Fès-Boulemane : Le besoin en logements estimé à 37.100 unités

Le besoin en logements généré par la croissance démographique dans la région de Fès-Boulemane pour la période 2007-2012 est estimé à 37.100 unités, soit un besoin annuel moyen de 7.420 logements, selon la direction régionale de l’Habitat et de l’Urbanisme.
La direction relève, dans un document sur le secteur de l’habitat et de l’urbanisme dans la région, que le maintien de la cadence de production annuelle de 7.988 logements enregistrée durant la période 2003-2006 permettrait de satisfaire et de dépasser largement les besoins de la croissance démographique. Une série d’actions ont été entreprises pour atteindre les objectifs escomptés. Il s’agit notamment de la couverture des agglomérations urbaines, centres urbains et ruraux de la région par les documents d’urbanisme, la réalisation d’études et projets d’urbanisme et l’ouverture de nouvelles zones à l’urbanisation.Concernant ce dernier point, il a été procédé à l’ouverture à l’urbanisation de nouvelles zones d’une superficie totale de 1240 ha à Fès et sa périphérie, d’une zone de 300 ha à Sefrou destinée à l’habitat et aux équipements et de 550 ha à la commune rurale d’Ain Chkef au profit de la Caisse de Dépôt et de Gestion. Les actions entreprises ont été renforcées par la mise en place de deux guichets uniques, lesquels ont montré leur efficacité dans le traitement des demandes d’autorisation de construire, de lotir et de morceler, avec le maximum de souplesse et de célérité. Le document retrace, par ailleurs, l’état des lieux de deux principaux problèmes d’habitat dans la ville de Fès, à savoir les bidonvilles et l’habitat menaçant ruine.

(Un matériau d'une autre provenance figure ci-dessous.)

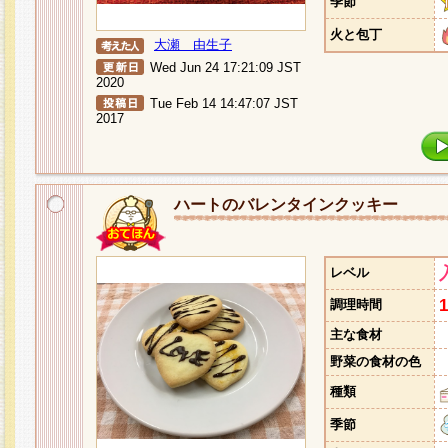
季節
火と包丁
大瀬 由生子
Wed Jun 24 17:21:09 JST
2020
Tue Feb 14 14:47:07 JST
2017
ハートのバレンタインクッキー
レベル
調理時間
主な食材
野菜の食材の色
種類
季節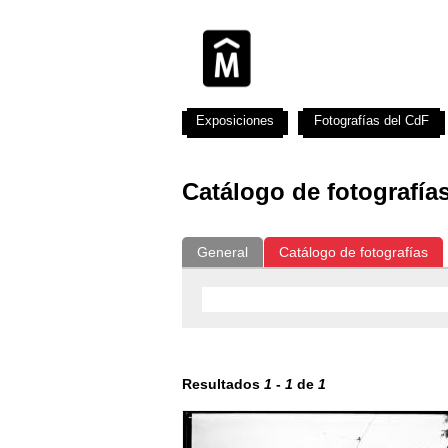
Exposiciones
Fotografías del CdF
Catálogo de fotografía
General
Catálogo de fotografías
Resultados
1
-
1
de
1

Pour le premier, la direction note que la tendance générale en matière de traitement demeure en deçà des attentes escomptées. Ces entraves concernent notamment le manque d’opportunités foncières, la non-adhésion des ménages à la bifamiliarité et au type d’intervention, la problématique d’attribution aux ménages composés et la lenteur au niveau de l’avancement physique de certaines opérations. Concernant la problématique de l’habitat menaçant ruine (HMR), la direction a noté que les actions entreprises demeurent loin d’apporter une solution radicale à ce phénomène, soulignant que l’alternative réside dans la création des zones de prévention se situant à l’intérieur des périmètres urbains et qui feraient l’objet d’opérations intégrées visant le relogement des ménages concernés et leur réintégration dans un contexte urbain mieux approprié.